Coming into Monday, Italy fans around the world were worried. Worried about facing Spain, worried about Antonio Conte's side letting themselves down, worried about falling out of Euro 2016 early. By the end of Monday, those same fans were doing nothing but celebrate after Italy's huge 2-0 win in which they absolutely dominated and humbled Spain -- and earned a huge measure of revenge for their loss in the Euro 2012 final.
Italy took control of the match early and never let go, with Conte's 3-5-2 leaving Spain's attempts at controlling possession in midfield utterly worthless and leaving their efforts to get forward toothless at best. Spain still held the majority of possession on the day, but were so often forced into sideways or backwards passes with no effective options to move up the field and create a genuine threat to Italy's defense.
And on the rare occasions that Spain actually did get up the pitch, they got buzzsawed by Italy's defense. They got shots off aplenty, but from bad angles or from long ranges or without a clean chance to get a good finish. Spain were so frustrated and inefficient in the final third that they resorted to playing a physical long ball style in the second half out of desperation -- a style that suits them so poorly that they didn't do any better with it, especially once Andrea Barzagli put Aritz Aduriz firmly in his back pocket.
Italy, on the other hand, played with ease and confidence all match long, constantly able to move the ball at will thanks in large part to excellent play from their wingbacks, Mattia De Sciglio and Alessandro Florenzi. Graziano Pelle and Eder had perhaps their best ever match as Italy's attacking pair, with Pelle beating Sergio Ramos into a fine paste and Eder running rings around a frustrated Gerard Pique. It was a dominant performance the likes of which we've rarely seen from Italy, and it was so, so wonderful to witness.
The first goal came from Giorgio Chiellini just over half an hour in, a scrambled effort off a rebound from a set piece. He reacted well to the loose ball while Spain's defenders were rushing to find the ball and clear it away, and hammered it come into an open goal before David de Gea could recover from his first save of the sequence.

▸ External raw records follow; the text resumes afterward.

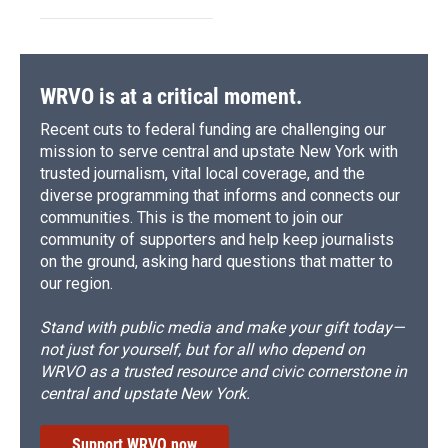
WRVO is at a critical moment.
Recent cuts to federal funding are challenging our
mission to serve central and upstate New York with
trusted journalism, vital local coverage, and the
diverse programming that informs and connects our
communities. This is the moment to join our
community of supporters and help keep journalists
on the ground, asking hard questions that matter to
our region.
Stand with public media and make your gift today—
not just for yourself, but for all who depend on
WRVO as a trusted resource and civic cornerstone in
central and upstate New York.
Support WRVO now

The second goal came in the dying moments of the match, on the heels of a massive Gianluigi Buffon save -- and it started with an absolutely stunning cross-field switching ball from Lorenzo Insigne, who had entered the match in the 82nd minute to give Italy some extra attacking spark late in the match. He picked out Matteo Darmian perfectly, and Darmian in turn found Pelle making a run to get behind Spain's disorganized defense and set him up to finish with ease past De Gea.
It was an excellent way to cap off the match, with Italy extending their lead after withstanding Spain's best run of attacking pressure all night. It added insult to the injury of the loss, and it finally gave Italy the vengeance they've been seeking for four years, sweet revenge for their loss to Spain in the Euro 2012 final.
Now they're set to battle a dominant German side who have been battering everyone they face of late -- but Italy will be buoyed by knowing that they've never yet lost to Germany in a competitive match. They're going to have to turn their level of play up another notch still, but they showed on Monday that they're capable of beating even a team in hot form like Spain -- if they can keep up this momentum, anything can happen.